Johnson employs a wide variety of form in her poems. Most of the poems are traditional, in the sense that they have stanza breaks and each line begins flush with the left side of the page. However, there are several that depart from this pattern. For instance, in "Tilling the Moon," Johnson uses extra space between some of the stanzas, uses indentations so the lines are closer to the right side of the page, and has one or two word lines and stanzas. Additionally, her line breaks are placed in what would seem to be the middle of a thought. The combination of these formal elements working together change the rhythm of the poem and bring certain lines to the reader's attention in a way that might be lost if it were written in a more traditional form.
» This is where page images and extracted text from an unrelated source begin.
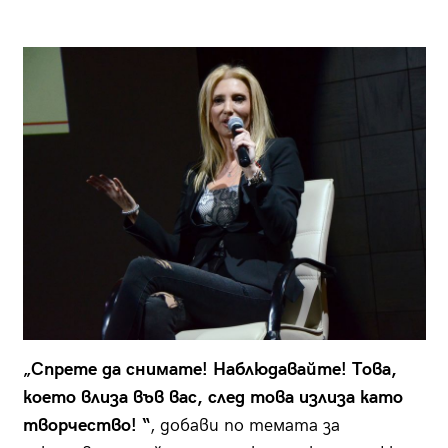
„Спрете да снимате! Наблюдавайте! Това,
което влиза във вас, след това излиза като
творчество! “
, добави по темата за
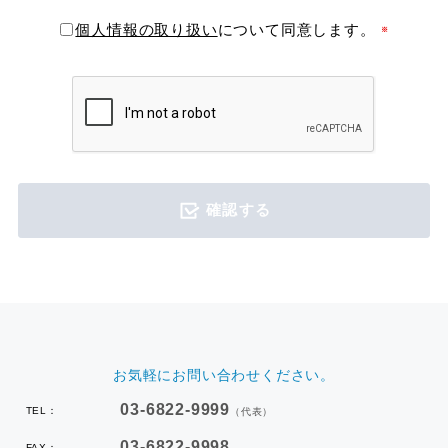
個人情報の取り扱い
について同意します。
確認する
お気軽にお問い合わせください。
03-6822-9999
TEL：
（代表）
03-6822-9998
FAX：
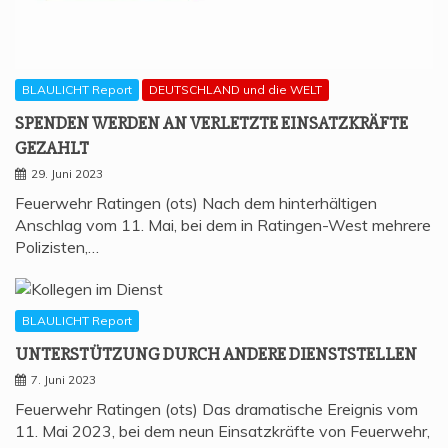
BLAULICHT Report
DEUTSCHLAND und die WELT
SPEN­DEN WER­DEN AN VER­LETZ­TE EIN­SATZ­KRÄF­TE
GEZAHLT
29. Juni 2023
Feuerwehr Ratingen (ots) Nach dem hinterhältigen
Anschlag vom 11. Mai, bei dem in Ratingen-West mehrere
Polizisten,…
BLAULICHT Report
UNTER­STÜT­ZUNG DURCH ANDE­RE DIENSTSTELLEN
7. Juni 2023
Feuerwehr Ratingen (ots) Das dramatische Ereignis vom
11. Mai 2023, bei dem neun Einsatzkräfte von Feuerwehr,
For example, towards the end of "Tilling the Moon" Johnson writes:

crushed rose and feather
pillows here

-------for you

coppery arms
-------will heal-stitch quilts for you

---------------cloth to cover you
-------a thorn stitched bride

(dashs not in original text)

Visually, this structure highlights the line "for you," which is important because the "you" refers to the character Little Sister and all of this poem's action revolves around her. From there, the next three lines successively move to the right, causing the emphasis to be on the line "a thorn stitched bride" where the reader has to change the direction of the flow.

The collection functions as a cohesive whole because all of the poems seem to be told by the same narrator and most of them appear to be snippets from her life.